If more journalists had military experience, the New York Times would not necessarily have published a faked missile photo from a Pakistani village in the aftermath of an American attempt to kill a marquee-level terrorist two months ago. Lacking that experience, editors at that publication and several others did not realize that the ordnance shown could not have been fired from a Predator drone or from a helicopter. Accordingly, they accepted an erroneous caption first written by a stringer for Agence France Presse.
As the source of that particular debacle makes clear, ignorance of military matters is not unique to American journalists. Last week in Moscow, embarrassed officials yanked a poster meant to honor veterans of the Russian military from 20 billboards after belatedly discovering that it used the image of an American battleship rather than a Russian one. Britain's Guardian newspaper reported that the U.S.S. Missouri appeared on the poster because employees at the civilian firm handling that billboard contract for the Defense Ministry mistook the Mighty Mo for a Russian cruiser. The Guardian quoted a former commander of the Black Sea Fleet railing against what he called "the incompetence of the designers" even as he graciously allowed that it wasn't a big deal to confuse "two heroic ships."
True, any one episode of confusion over martial matters is not a big deal. But when paying moderate attention to current events gives one enough ammunition (pun intended) to dredge up several such examples in a few minutes, it's time to recommend remedial reading in military history to any journalist who has never worn khaki that he or she couldn't find at a Banana Republic outlet store.
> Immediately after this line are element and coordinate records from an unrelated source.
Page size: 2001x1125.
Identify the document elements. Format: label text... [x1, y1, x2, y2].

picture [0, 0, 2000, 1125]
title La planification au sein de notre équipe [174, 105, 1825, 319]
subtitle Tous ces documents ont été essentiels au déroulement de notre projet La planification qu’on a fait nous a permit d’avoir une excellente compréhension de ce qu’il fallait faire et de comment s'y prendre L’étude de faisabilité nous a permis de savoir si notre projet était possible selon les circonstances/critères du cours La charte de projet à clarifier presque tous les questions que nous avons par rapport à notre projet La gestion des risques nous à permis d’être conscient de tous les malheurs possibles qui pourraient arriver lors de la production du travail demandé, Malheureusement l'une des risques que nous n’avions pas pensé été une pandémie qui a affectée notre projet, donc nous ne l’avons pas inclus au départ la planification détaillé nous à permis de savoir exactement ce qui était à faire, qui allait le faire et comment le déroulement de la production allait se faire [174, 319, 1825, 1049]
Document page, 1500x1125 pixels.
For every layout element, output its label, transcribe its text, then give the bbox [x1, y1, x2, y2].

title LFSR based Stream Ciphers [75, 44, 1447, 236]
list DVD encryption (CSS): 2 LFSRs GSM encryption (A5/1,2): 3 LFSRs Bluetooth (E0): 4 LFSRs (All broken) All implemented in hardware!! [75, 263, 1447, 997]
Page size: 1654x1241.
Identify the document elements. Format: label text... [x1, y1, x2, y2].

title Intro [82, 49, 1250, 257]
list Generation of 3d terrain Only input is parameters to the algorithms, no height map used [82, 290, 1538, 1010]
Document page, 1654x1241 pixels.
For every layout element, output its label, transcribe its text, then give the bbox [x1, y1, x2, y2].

Revolutionary War artillery chief Henry Knox was a bookseller by trade, and Gettysburg hero Joshua Lawrence Chamberlain was a teacher before and after donning Union blue, but experience made both of them role models for any civilian writing even tangentially about the armed forces. As smart-mouthed Josh Arnold said to alingering relative Jimbob Buel in Richard Bradford's magnificent Red Sky at Morning, by way of torpedoing Jimbob's ignorant discourse on naval strategy during a farewell dinnner for a family relocating during World War Two, "Is that khaki you're wearing? Because in the candlelight, it looks more like seersucker."
Journalists tread beyond their expertise all too frequently, and we who depend on them to varying degrees deserve better, especially in wartime.